Resources 

Here we present the datasets and linguistic resources developed and curated by our research group, with a strong focus on enriching AI capabilities in Italian. These resources cover a wide range of tasks, including question answering, fact verification, image and video captioning, and visual question answering. Many of them are the first large-scale benchmarks of their kind for the Italian language, developed through a combination of machine translation, manual validation, and semantic annotation. These efforts aim to empower the Italian AI ecosystem by providing high-quality, publicly available data for training and evaluating models in diverse linguistic and multimodal contexts.

SQuAD-it – Italian Question Answering Dataset

GitHub:https://github.com/crux82/squad-it

Description: SQuAD-it is a large-scale dataset for open-domain question answering in Italian, derived from the original English SQuAD dataset through semi-automatic translation. It contains over 60,000 question-answer pairs and is split into training and test sets. This dataset supports the development and benchmarking of question answering systems in the Italian language. 

FEVER-it – Italian Fact Verification Dataset

GitHub: https://github.com/crux82/FEVER-it

Description: FEVER-it is a large-scale dataset designed for training and evaluating fact verification systems in Italian. Derived from the English FEVER dataset, it comprises over 180,000 claims manually verified against Wikipedia, annotated with labels indicating whether the evidence supports, refutes, or provides insufficient information about the claim. This resource facilitates the development of robust fact-checking models tailored to the Italian language.

MSCOCO-it – Italian Image Captioning Dataset

GitHub: https://github.com/crux82/mscoco-it

Description: MSCOCO-it is a large-scale dataset for image captioning in Italian, derived from the MSCOCO dataset. It includes over 600,000 image-caption pairs obtained through semi-automatic translation. The dataset comprises training and validation subsets, with each image annotated with five human-written captions. This resource facilitates the training of image captioning systems in the Italian language. 

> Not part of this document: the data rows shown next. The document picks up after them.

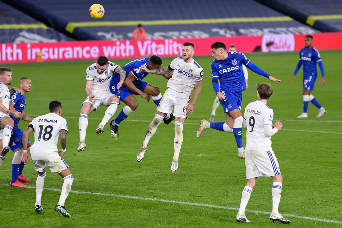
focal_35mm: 200
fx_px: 1900
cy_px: 114
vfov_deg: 6.9
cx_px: 171
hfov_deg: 10.3
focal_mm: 200
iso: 2000
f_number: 3.2
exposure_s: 1/1600
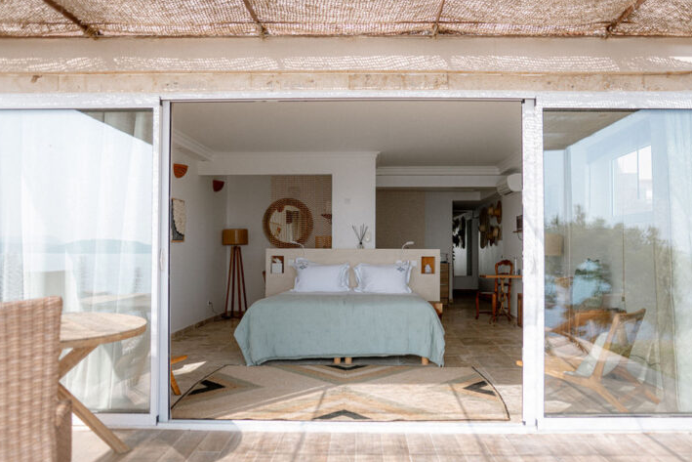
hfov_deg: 69.3
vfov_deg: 49.6
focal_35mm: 26
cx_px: 370
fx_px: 500
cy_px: 238
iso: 64
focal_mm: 24
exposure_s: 1/1000
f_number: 1.8
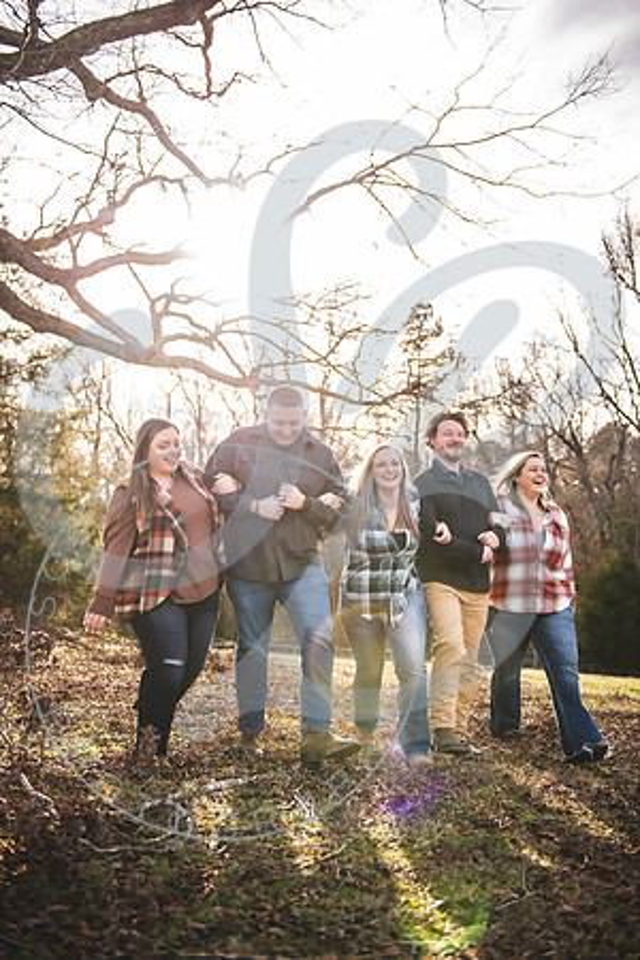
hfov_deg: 35.1
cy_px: 480
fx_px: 1013
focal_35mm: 38
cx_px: 320
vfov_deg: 50.7
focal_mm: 38
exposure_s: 1/500
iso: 100
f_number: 2.8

MSR-VTT-it – Italian Video Captioning Dataset

GitHub: https://github.com/crux82/msr-vtt-it

Description: MSR-VTT-it is a large-scale dataset for video captioning in Italian. It contains 200,000 video-caption pairs derived from the original English MSR-VTT dataset through semi-automatic translation. The dataset includes 10,000 web video clips, each annotated with 20 human-written captions, and is split into training (6,513 videos), validation (497 videos), and testing (2,990 videos) sets. This resource supports the development of video understanding systems in the Italian language.

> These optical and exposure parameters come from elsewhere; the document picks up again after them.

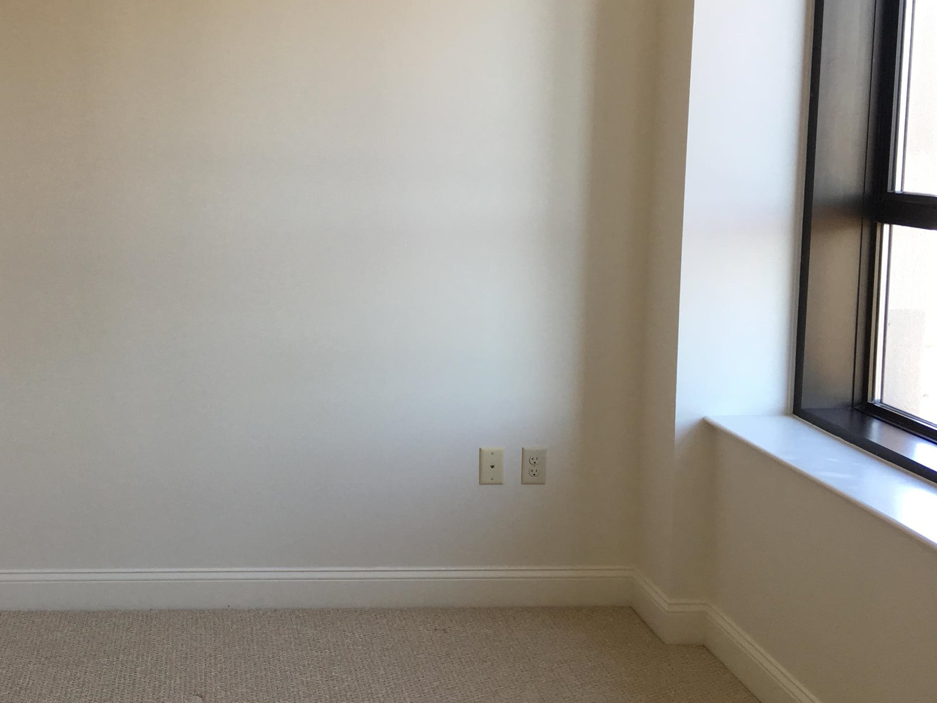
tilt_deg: -7.2
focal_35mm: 47
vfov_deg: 30.8
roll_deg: +0.3
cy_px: 297
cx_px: 182
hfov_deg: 38.8
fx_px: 1272
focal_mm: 4.15
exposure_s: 1/60
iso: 32
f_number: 2.2
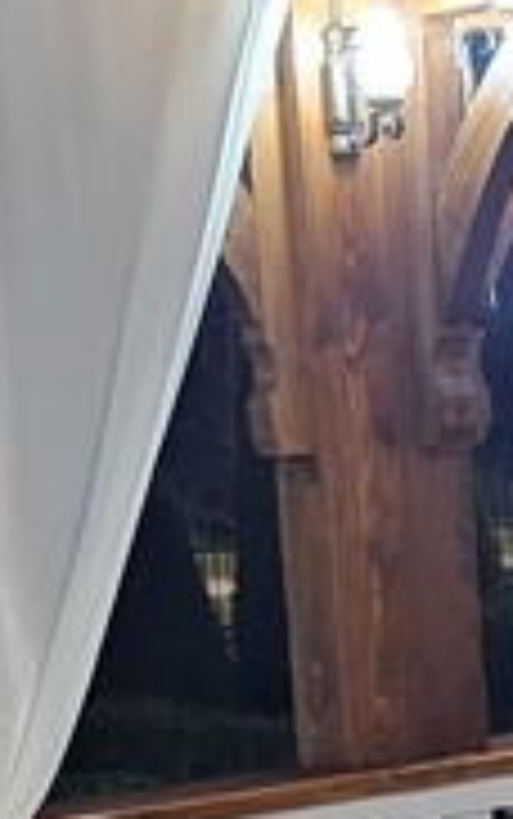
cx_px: 585
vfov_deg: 14.7
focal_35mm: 137
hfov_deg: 9.5
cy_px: 1022
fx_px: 3060
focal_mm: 6.3
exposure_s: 1/25
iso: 640
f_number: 1.7
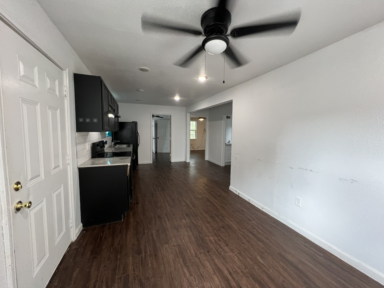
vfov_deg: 89.9
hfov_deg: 106.2
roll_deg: -1.8
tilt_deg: -4.8
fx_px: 144
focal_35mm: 13
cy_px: 144
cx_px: 192
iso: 250
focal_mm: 1.57
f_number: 1.8
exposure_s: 1/60
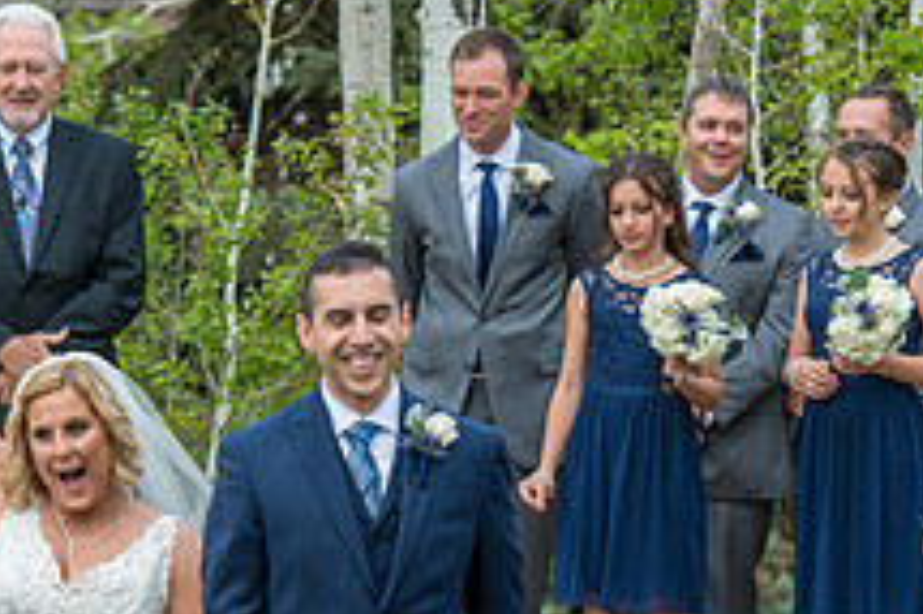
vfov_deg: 3.9
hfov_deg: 5.9
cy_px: 629
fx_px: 8992
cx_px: 343
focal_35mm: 351
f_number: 5
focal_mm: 130
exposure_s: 1/200
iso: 400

HuRIC – Human-Robot Interaction Corpus

GitHub: https://github.com/crux82/huric

Description: HuRIC is a corpus designed for Human-Robot Interaction in natural language, focusing on commands directed at robots in domestic environments. It comprises audio files paired with their transcriptions, annotated with morphological, syntactic, and rich semantic information based on Frame Semantics and Spatial Semantics. This resource aids in developing systems capable of understanding and executing natural language instructions in robotic applications.

GQA-it – Italian Visual Question Answering Dataset

GitHub: https://github.com/crux82/gqa-itDescription: GQA-it is a large-scale Italian dataset for Visual Question Answering, based on the balanced version of the GQA dataset. It contains over 1 million question-answer pairs in Italian over 80,000 images, obtained through Neural Machine Translation. A test set of 3,000 question-answer pairs has been manually validated to provide a reliable benchmark. This dataset enables the development of VQA systems tailored to the Italian language.